● **WORK REQUEST**: Some lines in the records below may hold the word "nose"; give the number of those lines and nothing else.
(MATERIAL FOR THIS TASK begins)
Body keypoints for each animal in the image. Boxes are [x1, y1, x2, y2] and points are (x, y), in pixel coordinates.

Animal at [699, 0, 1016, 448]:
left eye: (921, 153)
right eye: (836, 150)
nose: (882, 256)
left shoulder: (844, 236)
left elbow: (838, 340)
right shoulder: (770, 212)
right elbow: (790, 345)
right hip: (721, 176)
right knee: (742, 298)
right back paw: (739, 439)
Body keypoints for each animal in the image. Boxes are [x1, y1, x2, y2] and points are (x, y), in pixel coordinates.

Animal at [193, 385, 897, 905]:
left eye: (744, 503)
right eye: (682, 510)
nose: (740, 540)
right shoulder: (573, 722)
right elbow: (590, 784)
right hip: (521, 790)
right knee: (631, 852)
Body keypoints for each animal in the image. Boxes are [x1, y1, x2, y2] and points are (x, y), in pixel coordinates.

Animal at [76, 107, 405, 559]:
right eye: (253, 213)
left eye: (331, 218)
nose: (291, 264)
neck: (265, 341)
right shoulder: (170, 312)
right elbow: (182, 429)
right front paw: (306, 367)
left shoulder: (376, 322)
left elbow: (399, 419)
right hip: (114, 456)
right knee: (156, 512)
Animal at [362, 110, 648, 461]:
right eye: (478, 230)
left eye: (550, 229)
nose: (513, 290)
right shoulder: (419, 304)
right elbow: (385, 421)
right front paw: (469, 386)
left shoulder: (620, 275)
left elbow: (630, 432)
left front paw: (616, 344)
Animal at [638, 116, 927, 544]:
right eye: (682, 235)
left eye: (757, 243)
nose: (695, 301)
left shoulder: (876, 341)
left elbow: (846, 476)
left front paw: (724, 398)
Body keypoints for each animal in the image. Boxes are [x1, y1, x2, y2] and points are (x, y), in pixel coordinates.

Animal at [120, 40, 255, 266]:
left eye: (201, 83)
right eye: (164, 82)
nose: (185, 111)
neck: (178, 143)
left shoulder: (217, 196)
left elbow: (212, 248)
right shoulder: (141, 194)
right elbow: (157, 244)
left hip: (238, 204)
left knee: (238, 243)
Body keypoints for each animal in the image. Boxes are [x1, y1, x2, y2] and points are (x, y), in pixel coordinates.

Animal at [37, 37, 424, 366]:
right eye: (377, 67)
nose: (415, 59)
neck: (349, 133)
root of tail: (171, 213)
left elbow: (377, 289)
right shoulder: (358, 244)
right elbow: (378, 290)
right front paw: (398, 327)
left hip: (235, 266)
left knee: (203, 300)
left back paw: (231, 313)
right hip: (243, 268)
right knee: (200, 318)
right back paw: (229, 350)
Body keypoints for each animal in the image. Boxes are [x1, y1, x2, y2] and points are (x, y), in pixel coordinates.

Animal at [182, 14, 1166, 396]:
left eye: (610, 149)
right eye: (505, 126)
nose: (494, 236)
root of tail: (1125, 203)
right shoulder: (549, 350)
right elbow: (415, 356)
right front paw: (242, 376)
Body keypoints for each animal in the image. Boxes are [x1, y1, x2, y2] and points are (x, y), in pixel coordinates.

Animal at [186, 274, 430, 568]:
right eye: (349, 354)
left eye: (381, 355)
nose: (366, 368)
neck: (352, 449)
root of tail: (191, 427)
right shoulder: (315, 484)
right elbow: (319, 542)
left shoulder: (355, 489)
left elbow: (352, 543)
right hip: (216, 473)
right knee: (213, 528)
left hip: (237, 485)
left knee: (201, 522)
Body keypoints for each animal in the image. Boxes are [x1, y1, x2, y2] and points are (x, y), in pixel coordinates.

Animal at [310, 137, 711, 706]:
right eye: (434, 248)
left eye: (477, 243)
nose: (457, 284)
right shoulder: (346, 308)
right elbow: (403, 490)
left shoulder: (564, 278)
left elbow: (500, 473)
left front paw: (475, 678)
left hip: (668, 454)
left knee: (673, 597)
(MATERIAL FOR THIS TASK ends)
● **SOLUTION TO THE PROBLEM**: 10